AVAILABLE RECORDS:
○ ○ ○ ○ ○ ○ ○

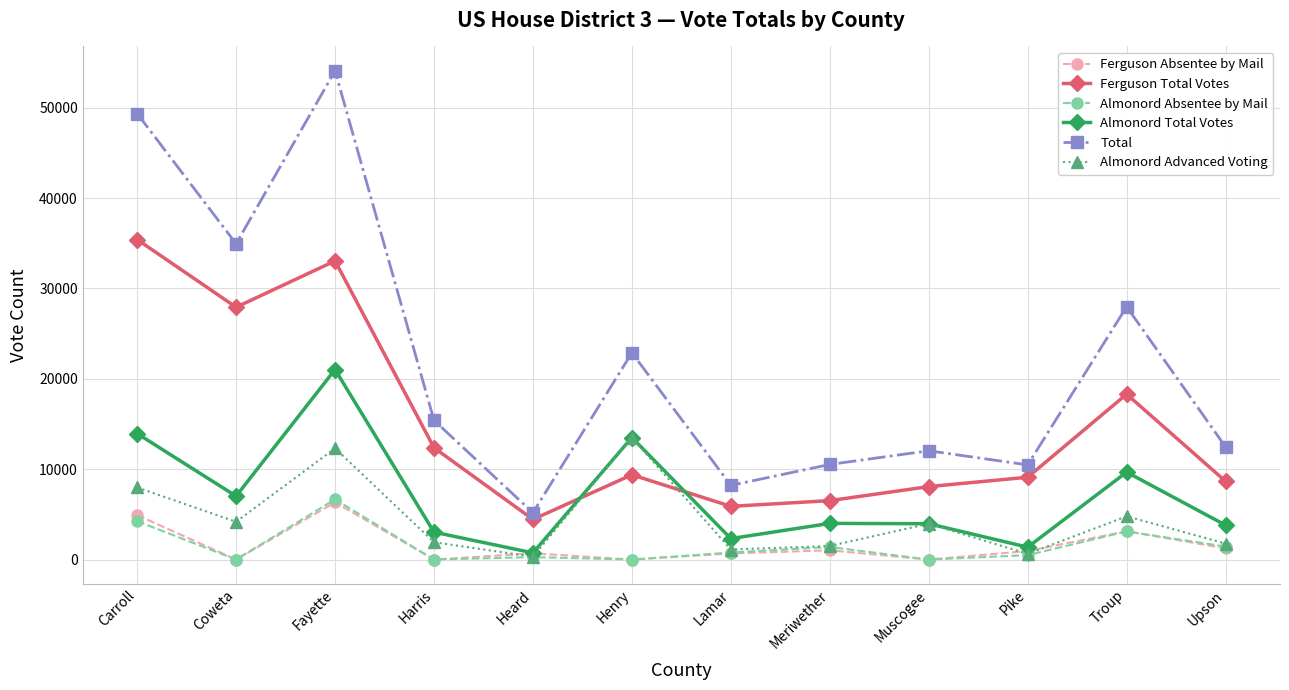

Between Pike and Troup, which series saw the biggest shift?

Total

○ ○ ○ ○ ○ ○ ○

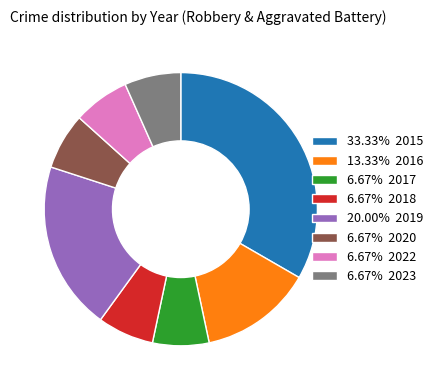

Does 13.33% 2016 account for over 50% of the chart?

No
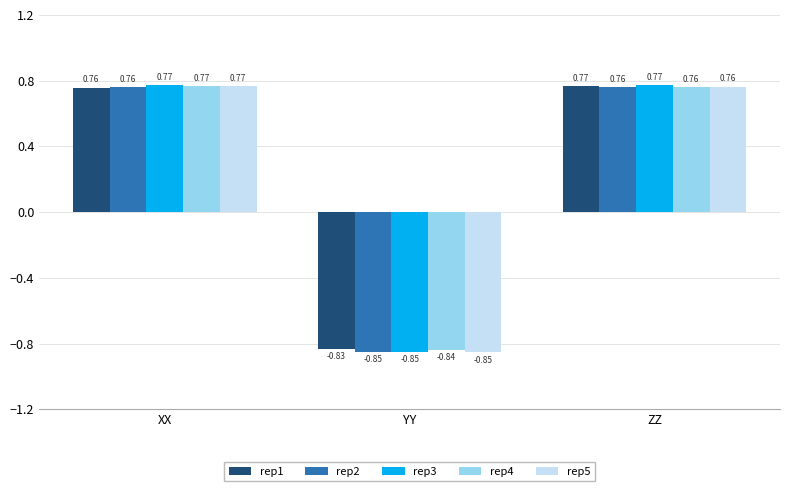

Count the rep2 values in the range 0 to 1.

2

○ ○ ○ ○ ○ ○ ○

AIM OF THE TASK: Select every line in the entries that contains the word "Troup", matching case exactly.

SOLUTION FOR THIS PROBLEM:
Between Pike and Troup, which series saw the biggest shift?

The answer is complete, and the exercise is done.